Going To The Gym With Chronic Pain.

At the end of March I started getting serious about my fitness journey. It was something I’d talked about probably for the last 6 months. I just hadn’t got round to doing it. Honestly I think it was fear that put me off. The fear of hurting myself and ending up adding to my existing pain.

That hasn’t been the case though and I’ve enjoyed every gym session. Even the ones where I’ve felt like shite and dragging myself to a workout has been the last thing I wanna do. Don’t get me wrong it’s not been easy, but investing in a personal trainer and a gym membership has definitely been a worthwhile investment.

I’m still very early into my training programme and have been sharing my journey so far across social media, mainly for myself, as a way of holding myself accountable and keeping a visual diary of any progress.

Mentioning the decision to get fit online was really fucking scary. I’d be a liar if I said all the feedback has been positive but judging by my inbox several people have been ‘inspired’. (I’m no inspiration believe me) I hope this post helps in some way based on my experience so far.

Getting started on your fitness journey first of all requires some brutal honesty with yourself, mainly are you really ready? Whilst there’s no doubt that exercise can be helpful at any point in your chronic pain journey, jumping in full force only a few weeks after diagnosis sounds like it could only end badly. My personal belief is that you need to have already grieved for your past life and accepted your condition and limitations BEFORE making the decision to ‘get fit’.

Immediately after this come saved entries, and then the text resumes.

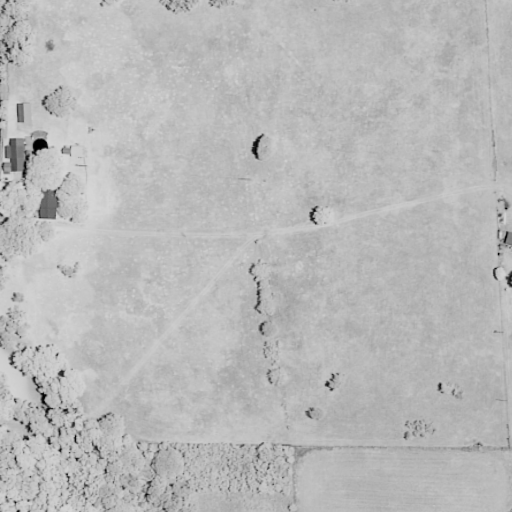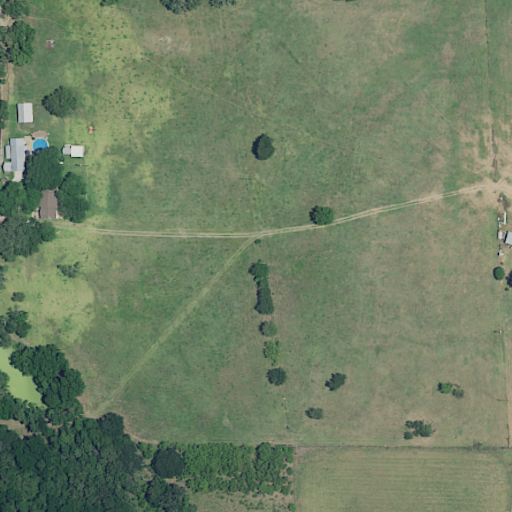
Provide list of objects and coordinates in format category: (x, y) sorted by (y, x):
building: (24, 112)
building: (76, 150)
building: (16, 153)
road: (5, 195)
building: (48, 204)
building: (508, 237)
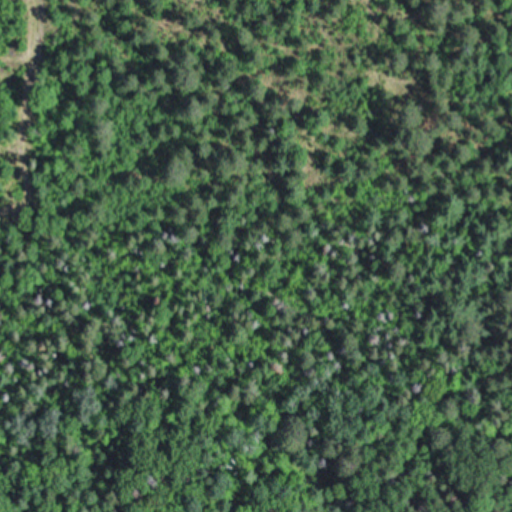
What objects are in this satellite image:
park: (266, 483)
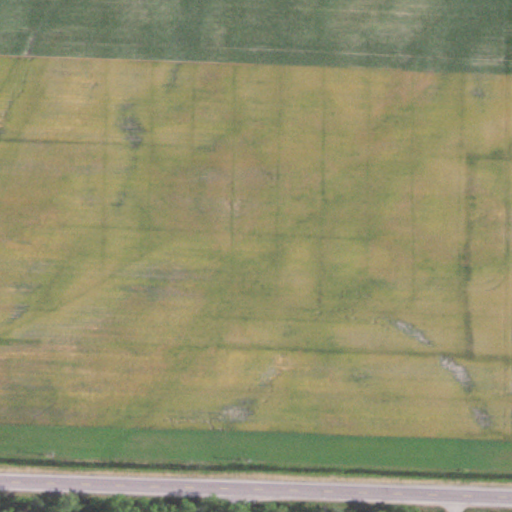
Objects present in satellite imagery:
crop: (257, 214)
road: (255, 491)
road: (235, 501)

This leads to my next point about being somewhat stable. Working out requires being able to tell the difference between what is your ‘normal’ pain that you can push past, (I hate the term normal but can’t think of another way to word this) acute pain that means something’s wrong / you need to stop and finally the good pain associated with a good training session. Yeah I know, believe it or not there is a ‘good’ type of pain, who’d of thought?

You need to be able to commit. Ready to commit. This whole journey has been outrageously frustrating at times. There’s been tears more times than I’d like to admit. There’s been a lot of laughs too though. You can’t just give up at the first hurdle. Unfortunately you’ve just gotta accept it’s gonna be hard at times.

Be open minded and flexible. Originally my goal was to just be able to get out of bed, show up and survive a training session. Now we’re coming into October and my goal has changed. Not every day or session is gonna be easy. Life gets in the way, health gets in the way. Accept that this is a journey and sometimes there’s going to be bumps in the road.

Take things one day at a time and try not to get discouraged. That’s my plan anyway.